Das Totschlagargument heißt dabei „demographische Entwicklung“: Aufgrund des Geburtenrückgangs käme die Rentenversicherung in eine zunehmende Schieflage und deshalb müssten die Beschäftigten länger arbeiten, um die Renten finanzieren zu können – so Arbeitsminister Franz „Rosstäuscher“ Müntefering.

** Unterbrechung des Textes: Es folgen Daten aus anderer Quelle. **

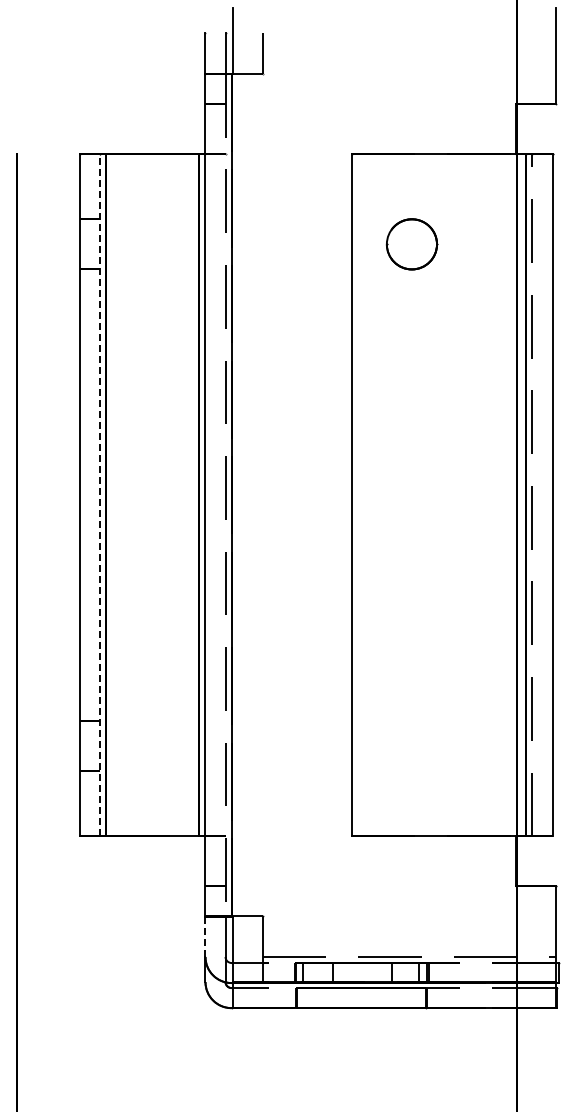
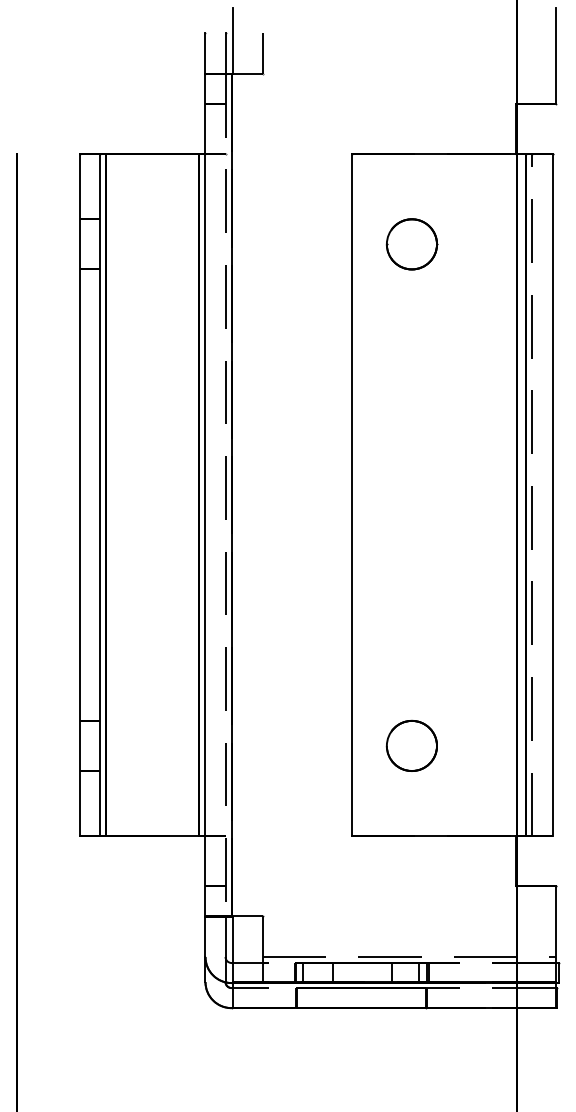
line at (100, 494): dashed -> solid
circle at (411, 745): none -> present
line at (205, 936): dashed -> solid
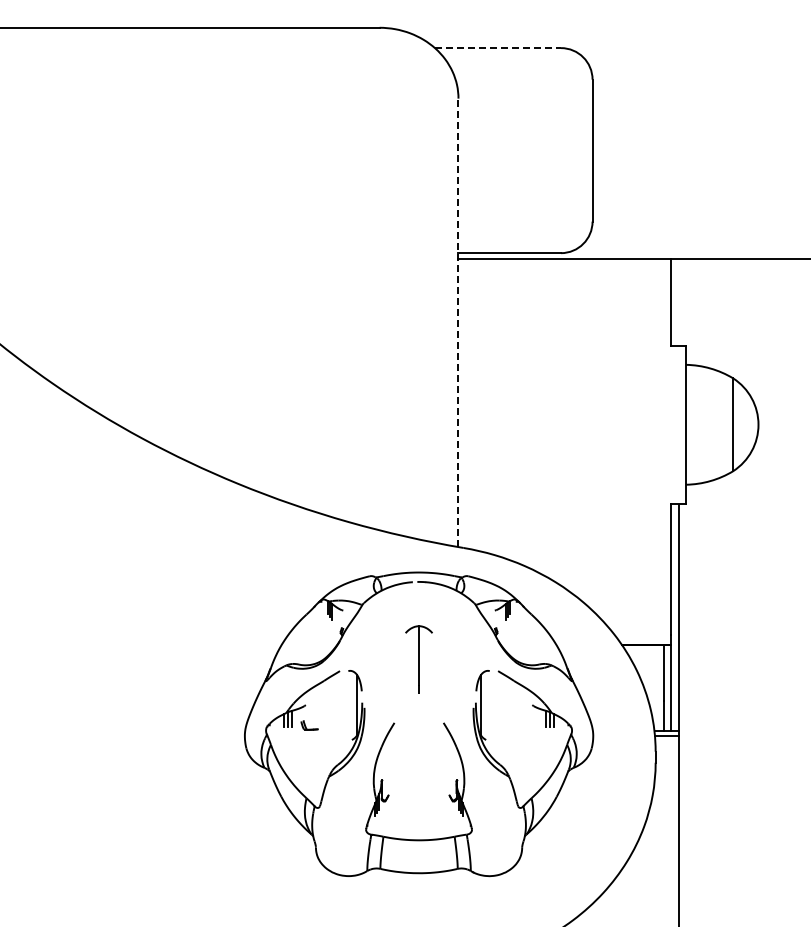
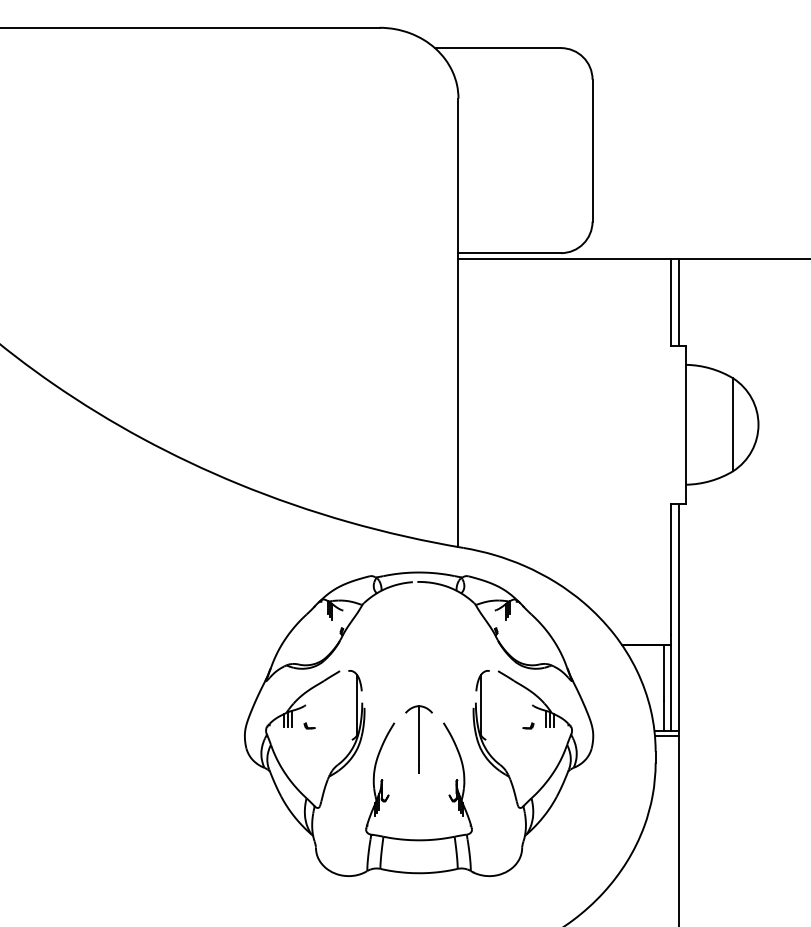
line at (498, 48): dashed -> solid
line at (678, 302): none -> present
line at (458, 322): dashed -> solid
part at (418, 659) position: (418, 659) -> (418, 739)
part at (309, 725) size: 19x11 px -> 13x8 px
part at (528, 725): none -> present
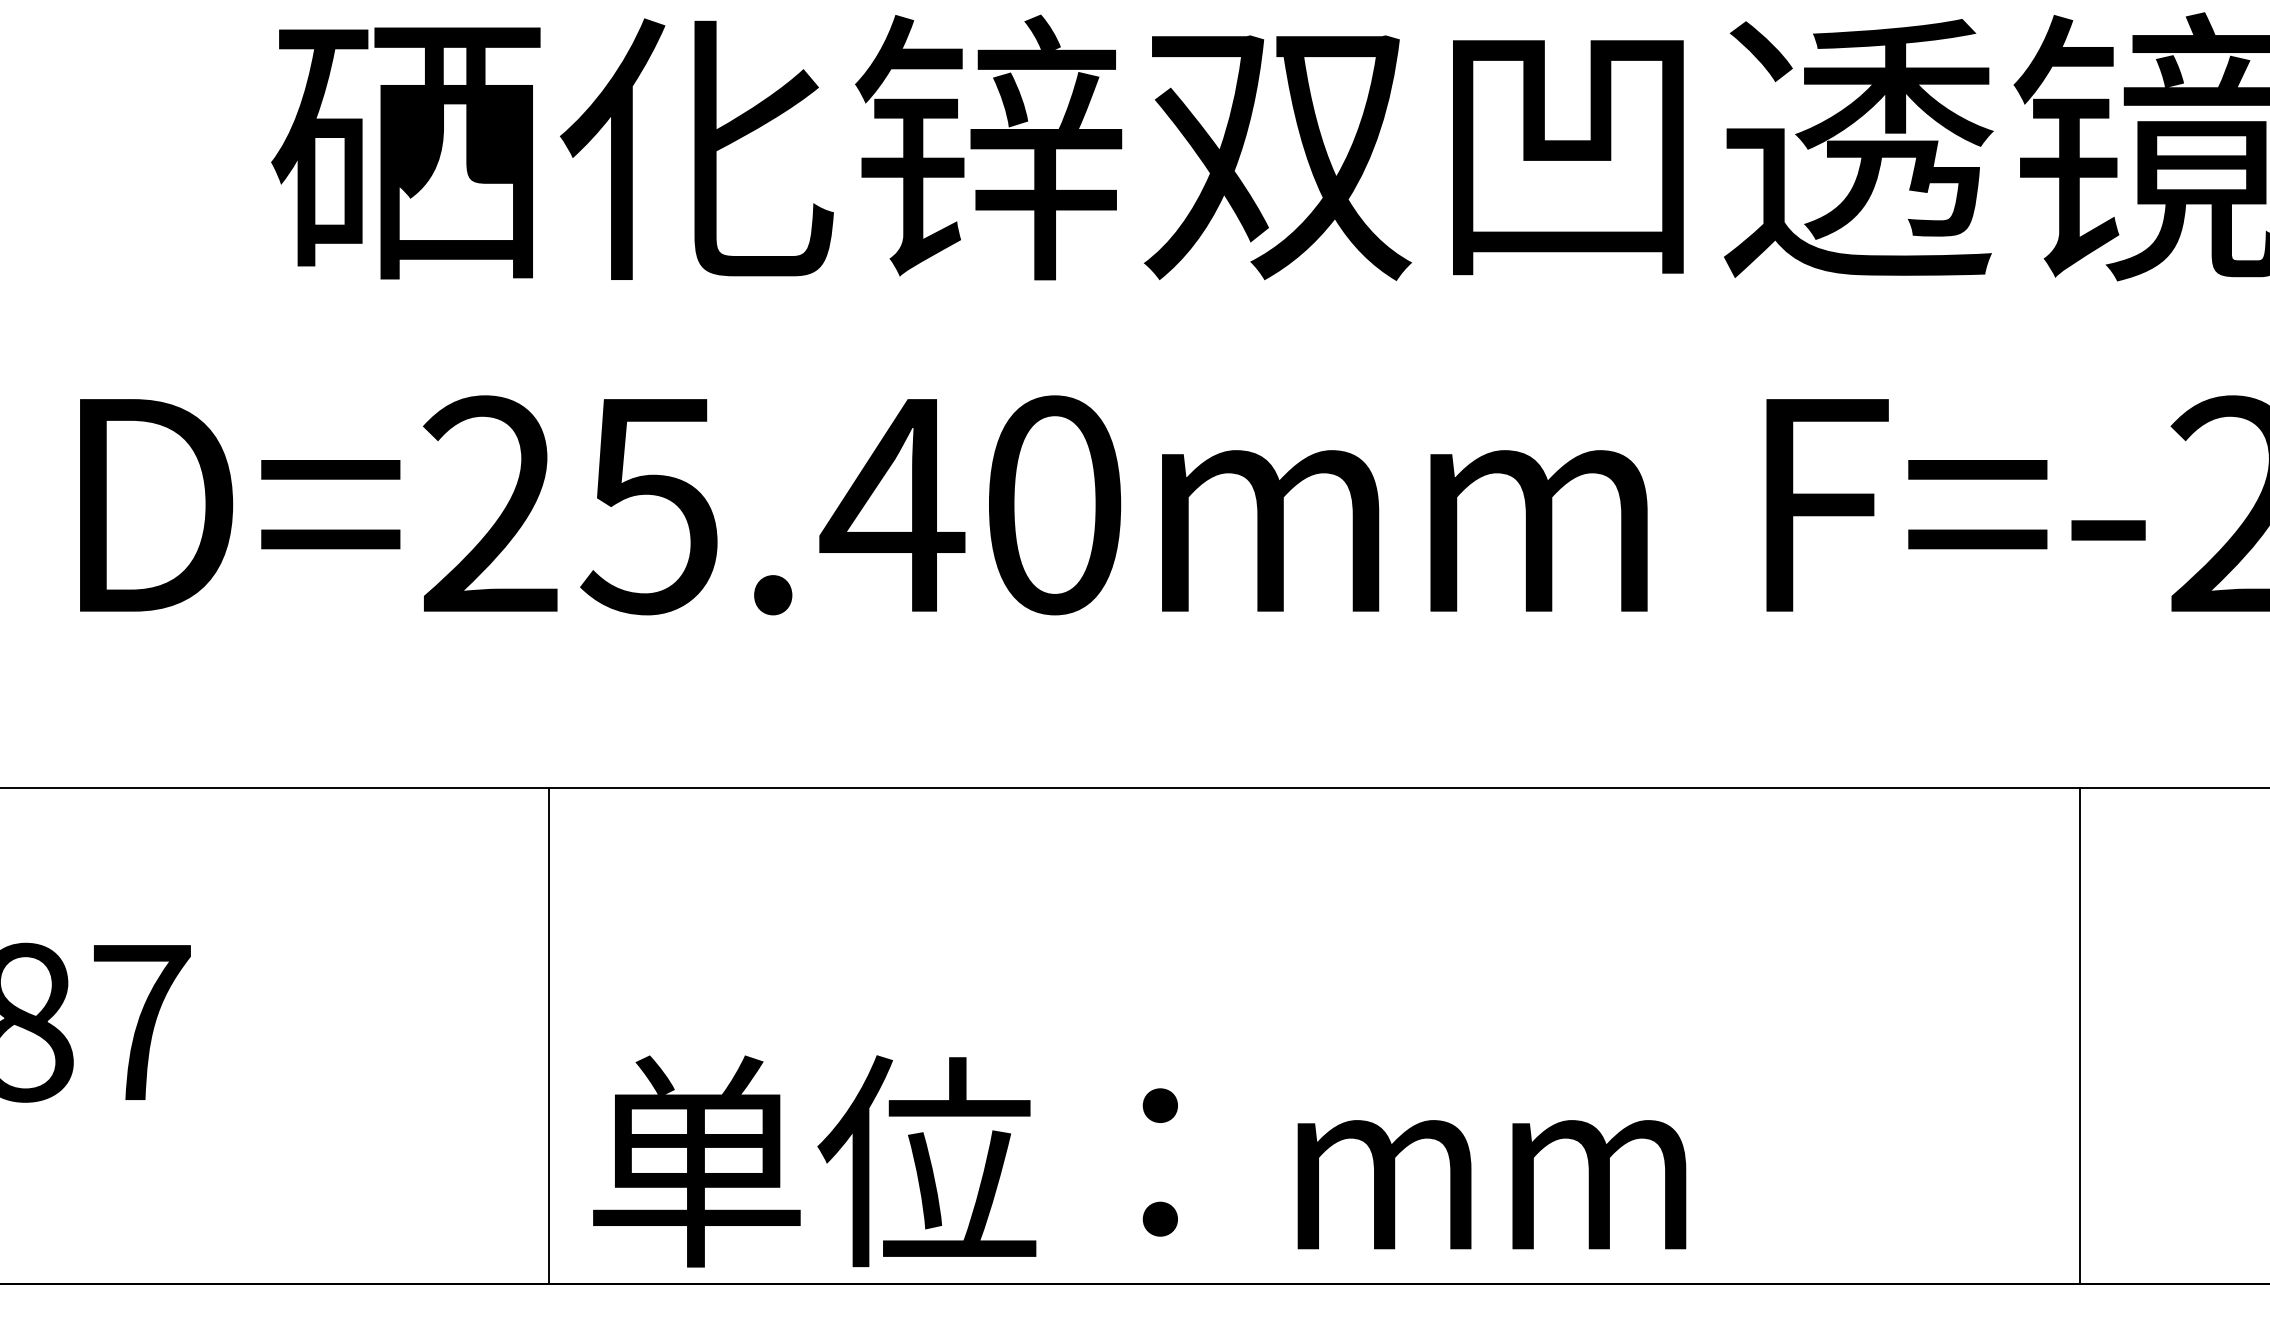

Wenn sie das wenigstens könnten. Offiziell betrug das durchschnittliche Renteneintrittsalter im Jahr 2004 bei den Männern 63,1 und bei den Frauen 63 Jahre. Auf den ersten Blick erscheint dabei erstaunlich, dass sich seit 2000 der Beginn des Rentenbezugs um ein Jahr verschoben hat – damals begann die Rente bei den Männern mit 62, bei den Frauen mit gut 61 Jahren. Aber das Renteneintritts­alter ist schon lange nicht mehr gleichbedeutend mit dem Ende des Berufslebens. Die „Lücke zwischen dem Ende des Berufslebens und der Rente“ wächst ständig, und sie heißt in der Regel schlicht Arbeitslosigkeit. Ausgerechnet die „SPD Arbeitsgemeinschaft 60 plus“ stellt empört fest: „In 60 Prozent der Betriebe in Deutschland werden keine Menschen über 50 Jahre beschäftigt. Das unfreiwillige Ausscheiden aus dem Berufsleben erfolgt in keinem Industrieland so früh wie in Deutschland. Kein Industrieland der westlichen Welt beschäftigt so wenig ältere Arbeitnehmer wie die Bundesrepublik Deutschland.“
Geschönte Statistik
Merkwürdigerweise zeigt die Arbeitslosenstatistik aber in den letzten Jahren ausgerechnet in der Altersgruppe zwischen 58 und 64 einen rückläufigen Trend, in der Gruppe zwischen 50 und 58 dagegen einen ansteigenden. Dieses Paradox lässt sich leicht auflösen. Die Hans Böckler-Stiftung formuliert es so: „Unter Einbeziehung des Leistungsbezugs nach § 428 SGB III nimmt seit 2003 die Zahl älterer Beschäftigungsloser deutlich zu, und zwar unabhängig von demographischen Effekten. Mehr als 70 Prozent aller Leistungsbezieher zwischen 58 und 64 Jahren beziehen im Jahr 2003 ihre Lohnersatzleistung ´unter erleichterten Voraussetzungen´. Somit spielt dieses arbeitsmarktpolitische Instrument, das Arbeitslosen ab 58 Jahren einen frühzeitigen, von der Arbeitslosenstatistik nicht erfassten Ausstieg aus dem Erwerbsleben ermöglicht, eine zunehmende Rolle beim Altersübergangsgeschehen.“

Oder, weniger elegant formuliert: Man streicht diejenigen, die sowieso keine Chance mehr auf einen Job haben, einfach aus der Statistik und bezahlt ihnen ein paar Euro Stütze.
Worum geht es?
Worum es nicht geht, ist, tatsächlich die Menschen bis 67 arbeiten zu lassen. Das zeigen die eben zitierten Zahlen deutlich: kein Unternehmer will sie haben. Man will ihnen schlicht den Rentenbezug um zwei Jahre kürzen. Dabei wird auch noch eine „Wahlmöglichkeit“ gelassen: Zwei Jahre später Rente oder sogenannte „Abschläge“, sprich Rentenkürzung.
Wir erinnern uns: Die 1889 in Deutschland eingeführten Altersrente bekamen die Beschäftigten zunächst ab dem 70. Lebensjahr. 1916 wurde dann das Renteneintrittsalter auf 65 Jahre gesenkt. Frauen haben seit 1957 die Möglichkeit, bereits mit 60 Jahren ohne Abschläge in Rente zu gehen. Letzteres wurde per Gesetz 1992 und 1996 bereits wieder gekippt – und jetzt soll die Rente mit 67 kommen. Man darf gespannt sein, wann sich CDSPU zur endgültigen Modernisierung der Rentenversicherung entschließen: Rente mit 70 – so wie 1889.

 

Rentenbesteuerung
Ab 2005 wurde noch die Besteuerung der Renten auf 50% angehoben. Mit einer jährlicher Zunahme um 2% steigt sie weiter bis 2020 auf 80% und anschließend jährlich um 1% bis 2040 auf 100%. Hauptsächlich trifft dies zunächst RentnerInnen im mittleren und oberen Bereich. In 33 Jahren werden aber alle Renten einschließlich sonstiger Einkommen, die über der Freigrenze liegen voll versteuert.
Der steuerfreie Beitrag für die Altersvorsorge wurde ab 2005 auf 60% bis zur Höchstgrenze von 12 000 Euro angehoben. Er steigt jährlich um 2% bis 2025 auf 100% und 20 000 Euro Höchstgrenze. Für die Beschäftigten bedeutet es: Was zunächst weniger Steuer ist – die in die private Versicherung fließen soll – wird bei der Rente später abgezogen.